Increasingly I seem to see a problem of church structures blocking the road to spiritual maturity. Let me test out a hypothesis on spiritual development. The consequences are different in Russia and in Western Europe, but the underlying pattern is the same. I tried it on our mixed-confession group of English-speaking clergy in Brussels, and they reacted positively.
Let me start with a basic three-stage model of Christian development, for both lay people and clergy outside monasteries:
1) Stage 1: An initial stage, in which the structure is largely provided by the Church, its services, its feasts and fasts, its standard patterns for home and private prayer.
2) Stage 2: After a period, there is a shift from external to internal structure: we begin to develop a structure based more directly in Christ, rooted in Him, in which we are less dependent on the outer structure. We thirst for Christ in a different way, and slowly come to know Him independently of the external structures. The process can be a messy one: we feel dissatisfied with the outer structure, may go into reaction against the Church, become less regular in our churchgoing. Western Christianity knows this as the ‘Dark Night of the Soul’.
3) Stage 3: At the end of this period we have gained sufficient spiritual freedom to return to the structures, but now as mature people, moving towards the ‘stature of the fullness of Christ’ (Ephesians 4.13), psychologically free and able to maintain a critical distance with the form structure where necessary. This includes being able to differ with one’s priest or bishop without walking out of the Church.
My contention is that, in both Russia and the West, until the 1950s, the overwhelming majority of lay people traditionally spent all their lives at stage 1. Today, however, in particular as a result of large-scale higher education, many lay people feel the urge to move further into stages 2 and 3.
I would argue that this is a normal psycho-spiritual development for intelligent and educated people. Stage one is a natural place, for both lay people and non-monastic clergy to be in until, perhaps, their mid-thirties. After about that age, it is time to move beyond. If one is still in stage 1 by age 50, one is heading for serious trouble.
In Russia, a major problem seems to be that most parish priests are ordained while still in stage 1, and have very great difficulty themselves in moving beyond it. What a Russian seminary teaches you, first and foremost, is to be a guardian of the structure. If a priest cannot move beyond stage one, individual members cannot do so properly, and either remain immature and unhappy, or simply quit. Tragically, some people are made bishops in this stage (no one should really be a bishop unless and until he has safety landed in stage 3). The result is spiritual stagnation for themselves and their flocks.

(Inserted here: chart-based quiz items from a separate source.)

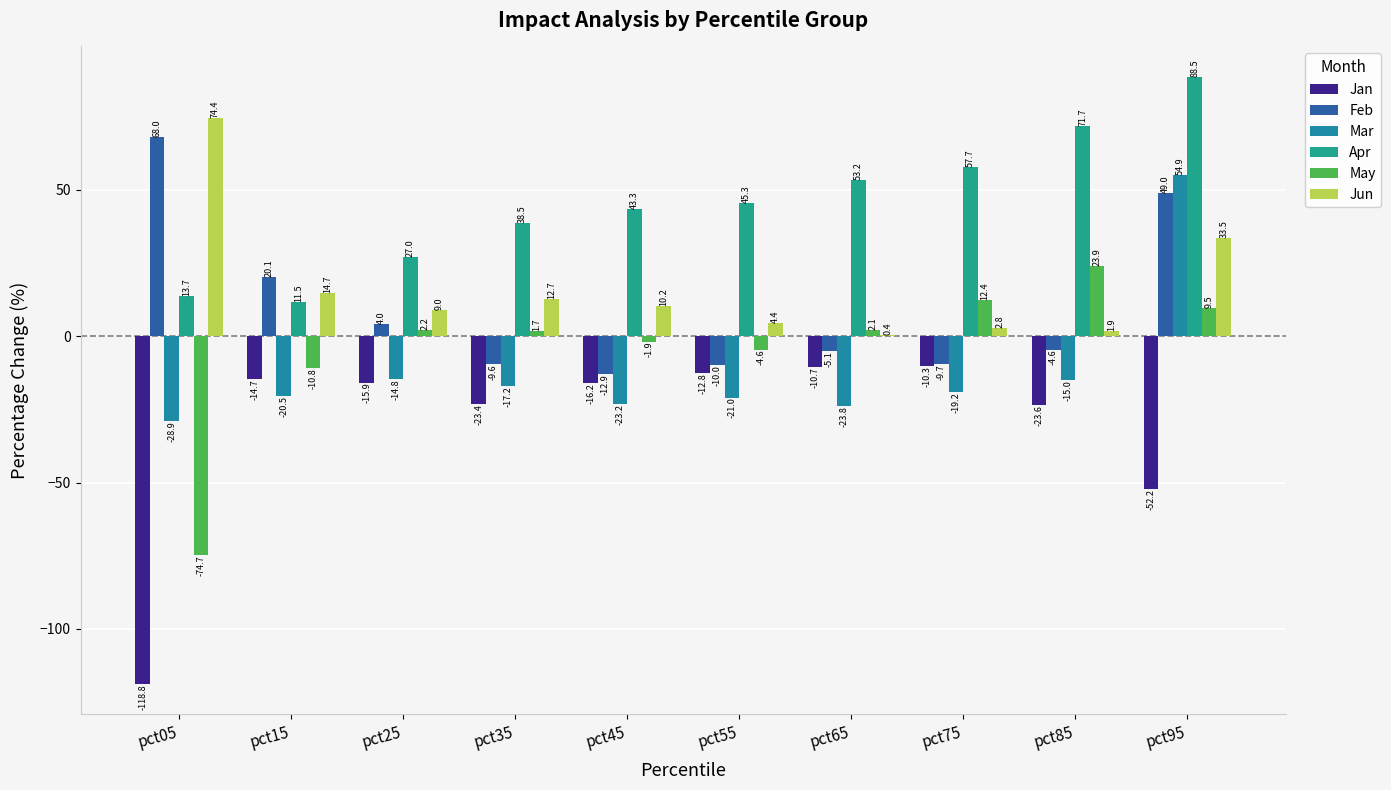

Reading left to right, extract all data points from this chart.

Jan: pct05=-118.8	pct15=-14.7	pct25=-15.9	pct35=-23.4	pct45=-16.2	pct55=-12.8	pct65=-10.7	pct75=-10.3	pct85=-23.6	pct95=-52.2
Feb: pct05=68.0	pct15=20.1	pct25=4.0	pct35=-9.6	pct45=-12.9	pct55=-10.0	pct65=-5.1	pct75=-9.7	pct85=-4.6	pct95=49.0
Mar: pct05=-28.9	pct15=-20.5	pct25=-14.8	pct35=-17.2	pct45=-23.2	pct55=-21.0	pct65=-23.8	pct75=-19.2	pct85=-15.0	pct95=54.9
Apr: pct05=13.7	pct15=11.5	pct25=27.0	pct35=38.5	pct45=43.3	pct55=45.3	pct65=53.2	pct75=57.7	pct85=71.7	pct95=88.5
May: pct05=-74.7	pct15=-10.8	pct25=2.2	pct35=1.7	pct45=-1.9	pct55=-4.6	pct65=2.1	pct75=12.4	pct85=23.9	pct95=9.5
Jun: pct05=74.4	pct15=14.7	pct25=9.0	pct35=12.7	pct45=10.2	pct55=4.4	pct65=0.4	pct75=2.8	pct85=1.9	pct95=33.5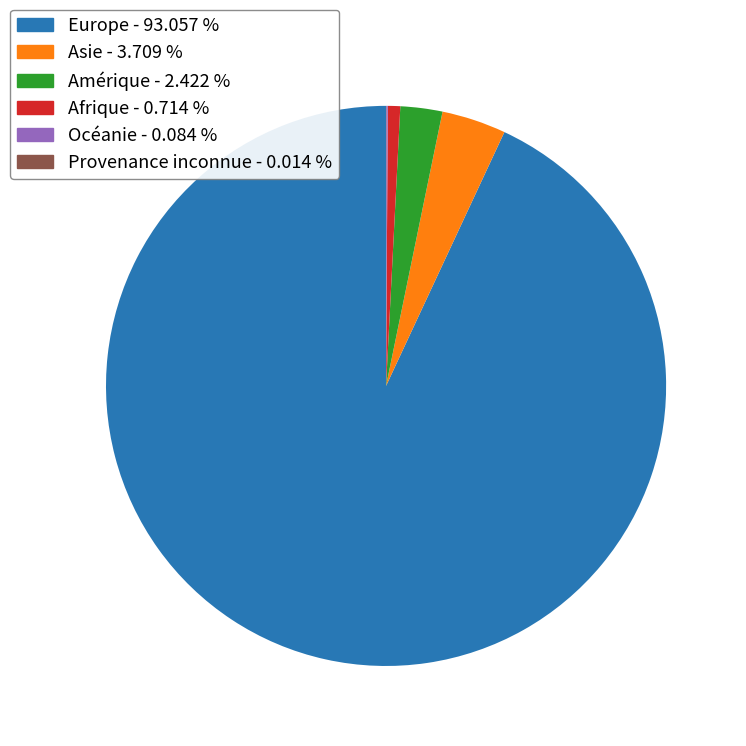

Which slice is the largest?

Europe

In Western Europe the problem is different: intelligent lay people want to move directly to stage 2, without the thorough grounding in liturgy and word that stage 1 provide. But without this engrained in one, you will not get through stage two.
In both Russia and Western Europe, there often insufficient flexibility for a priest who is ordained while still in stage 1, but is naturally moving beyond it, to make the necessary adjustments. He has to remain the guardian of the structures, even if he is losing his own belief in and dependence on them. It may be that that many priests need to move out of parish ministry for a few years into teaching or social work.
Stage 3 is the goal for all, bishops, priests and intelligent lay people. But for priests and bishops it means accepting to deal with intelligent lay people who have their own maturity, who do not go running 'batushka, batushka' for everything, who can largely structure their own spiritual lives, who are co-workers with him, rather than his servants. For most western priests this is generally not a problem, in Russia I suspect it can be a very serious one.